DECOUPLING ECONOMIC GAINS FROM ENVIRONMENTAL COSTS: EVIDENCE FROM PAKISTAN
Abstract
One of the biggest challenges in sustainable development is separating economic growth from environmental degradation. In the agricultural export sector, this challenge manifests as the attainment of domestic value-added increases while concurrently diminishing domestic embodied CO2 emissions. This paper is the first to systematically measure and decompose the domestic environmental cost of Pakistan's agricultural exports using the Multi-Regional Input-Output (MRIO) model combined with Structural Decomposition Analysis (SDA), covering the period 2000 to 2014 with projections extended to 2025. We define domestic environmental cost as the ratio of domestic embodied CO2 emissions to domestic value added in agricultural exports - a metric that directly captures whether decoupling is occurring.
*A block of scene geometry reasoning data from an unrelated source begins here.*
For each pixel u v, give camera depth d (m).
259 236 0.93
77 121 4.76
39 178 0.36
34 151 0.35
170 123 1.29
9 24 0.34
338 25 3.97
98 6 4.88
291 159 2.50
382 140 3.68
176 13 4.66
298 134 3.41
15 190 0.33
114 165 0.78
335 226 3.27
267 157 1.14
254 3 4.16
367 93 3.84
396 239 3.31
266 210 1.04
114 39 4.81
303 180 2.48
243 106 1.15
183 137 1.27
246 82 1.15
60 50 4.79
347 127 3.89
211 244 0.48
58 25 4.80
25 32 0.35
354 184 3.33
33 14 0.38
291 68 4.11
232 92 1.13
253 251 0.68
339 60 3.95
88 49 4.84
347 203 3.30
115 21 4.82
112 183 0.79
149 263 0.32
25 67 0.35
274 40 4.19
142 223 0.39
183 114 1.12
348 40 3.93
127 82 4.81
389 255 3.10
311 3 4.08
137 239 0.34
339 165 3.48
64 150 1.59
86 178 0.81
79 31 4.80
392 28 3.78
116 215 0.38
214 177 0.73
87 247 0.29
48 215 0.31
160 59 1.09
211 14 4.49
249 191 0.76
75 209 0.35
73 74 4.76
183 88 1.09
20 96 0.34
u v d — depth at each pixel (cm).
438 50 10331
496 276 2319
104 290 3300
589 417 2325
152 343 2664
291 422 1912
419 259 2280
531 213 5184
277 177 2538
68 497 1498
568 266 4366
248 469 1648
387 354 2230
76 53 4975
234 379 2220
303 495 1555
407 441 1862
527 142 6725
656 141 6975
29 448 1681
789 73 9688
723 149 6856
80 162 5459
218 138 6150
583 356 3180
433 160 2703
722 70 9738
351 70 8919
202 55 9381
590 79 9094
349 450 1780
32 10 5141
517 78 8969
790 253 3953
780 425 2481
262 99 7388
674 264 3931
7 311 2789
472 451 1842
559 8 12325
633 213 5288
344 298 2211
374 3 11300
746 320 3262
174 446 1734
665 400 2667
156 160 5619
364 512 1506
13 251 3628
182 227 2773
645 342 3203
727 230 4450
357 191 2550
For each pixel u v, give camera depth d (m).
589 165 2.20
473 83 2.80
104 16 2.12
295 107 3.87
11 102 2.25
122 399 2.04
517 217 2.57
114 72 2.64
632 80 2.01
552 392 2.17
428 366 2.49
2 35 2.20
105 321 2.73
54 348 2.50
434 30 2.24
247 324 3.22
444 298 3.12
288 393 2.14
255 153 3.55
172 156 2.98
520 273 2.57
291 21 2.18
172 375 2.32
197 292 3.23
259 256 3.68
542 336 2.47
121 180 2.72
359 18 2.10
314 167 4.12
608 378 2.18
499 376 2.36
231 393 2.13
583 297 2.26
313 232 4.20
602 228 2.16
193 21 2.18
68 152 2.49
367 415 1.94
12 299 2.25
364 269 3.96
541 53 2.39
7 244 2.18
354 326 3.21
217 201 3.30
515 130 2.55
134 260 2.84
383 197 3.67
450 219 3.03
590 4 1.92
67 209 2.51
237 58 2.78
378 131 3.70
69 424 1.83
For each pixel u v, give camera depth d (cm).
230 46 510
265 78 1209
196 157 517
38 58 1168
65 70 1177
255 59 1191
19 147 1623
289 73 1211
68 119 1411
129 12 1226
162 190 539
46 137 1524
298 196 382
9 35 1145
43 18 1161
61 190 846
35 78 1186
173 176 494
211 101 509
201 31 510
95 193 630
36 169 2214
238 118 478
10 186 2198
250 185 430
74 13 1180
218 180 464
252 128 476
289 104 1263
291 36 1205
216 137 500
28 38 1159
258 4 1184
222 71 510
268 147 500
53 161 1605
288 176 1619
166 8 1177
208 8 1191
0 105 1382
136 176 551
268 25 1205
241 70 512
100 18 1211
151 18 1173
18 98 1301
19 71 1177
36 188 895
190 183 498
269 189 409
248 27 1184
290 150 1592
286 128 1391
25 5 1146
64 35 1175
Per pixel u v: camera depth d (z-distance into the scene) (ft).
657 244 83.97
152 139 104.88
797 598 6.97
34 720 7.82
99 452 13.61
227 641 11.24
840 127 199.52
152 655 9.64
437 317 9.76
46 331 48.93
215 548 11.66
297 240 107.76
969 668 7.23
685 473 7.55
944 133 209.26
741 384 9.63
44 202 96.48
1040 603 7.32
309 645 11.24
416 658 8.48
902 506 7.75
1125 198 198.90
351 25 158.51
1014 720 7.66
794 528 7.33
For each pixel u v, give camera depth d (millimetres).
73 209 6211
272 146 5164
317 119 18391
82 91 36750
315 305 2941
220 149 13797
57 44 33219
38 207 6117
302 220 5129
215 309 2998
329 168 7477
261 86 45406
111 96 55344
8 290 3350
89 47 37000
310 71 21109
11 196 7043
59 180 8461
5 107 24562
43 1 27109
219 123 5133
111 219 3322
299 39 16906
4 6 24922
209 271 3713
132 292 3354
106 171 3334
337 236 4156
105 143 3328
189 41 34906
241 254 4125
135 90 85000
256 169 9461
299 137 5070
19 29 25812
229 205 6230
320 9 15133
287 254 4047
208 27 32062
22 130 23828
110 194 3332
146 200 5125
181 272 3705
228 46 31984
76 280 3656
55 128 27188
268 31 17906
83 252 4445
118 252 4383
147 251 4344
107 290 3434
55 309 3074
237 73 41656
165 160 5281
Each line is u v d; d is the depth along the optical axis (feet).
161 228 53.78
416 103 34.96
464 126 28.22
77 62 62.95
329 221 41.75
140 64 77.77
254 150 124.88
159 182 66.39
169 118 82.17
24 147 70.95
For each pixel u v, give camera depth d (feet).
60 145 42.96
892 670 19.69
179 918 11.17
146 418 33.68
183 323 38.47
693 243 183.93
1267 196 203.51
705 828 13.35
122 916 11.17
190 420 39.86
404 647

Our results reveal that Pakistan's average domestic environmental cost stands at 1.498 CO2 kt per million USD, the highest among all major agricultural exporters examined, and approximately 1.54 times higher than China's average of 0.973. Although a declining trend is observed, confirming partial decoupling over the sample period, the pace of decoupling is significantly slower than comparable economies. The SDA decomposition identifies the CO2 emission coefficient as the primary driver of cost reduction, while the value-added rate and export structure changes counteract this improvement. Cross-country decomposition with China reveals that the emission coefficient and intermediate input structure are the main factors explaining Pakistan's environmental cost disadvantage. Scenario analysis confirms that structural reform of intermediate inputs rather than emission technology alone offers the greatest long-term potential for decoupling. These findings carry important implications for Pakistan's agricultural trade policy, energy transition strategy, and the green development agenda under the China-Pakistan Economic Corridor (CPEC).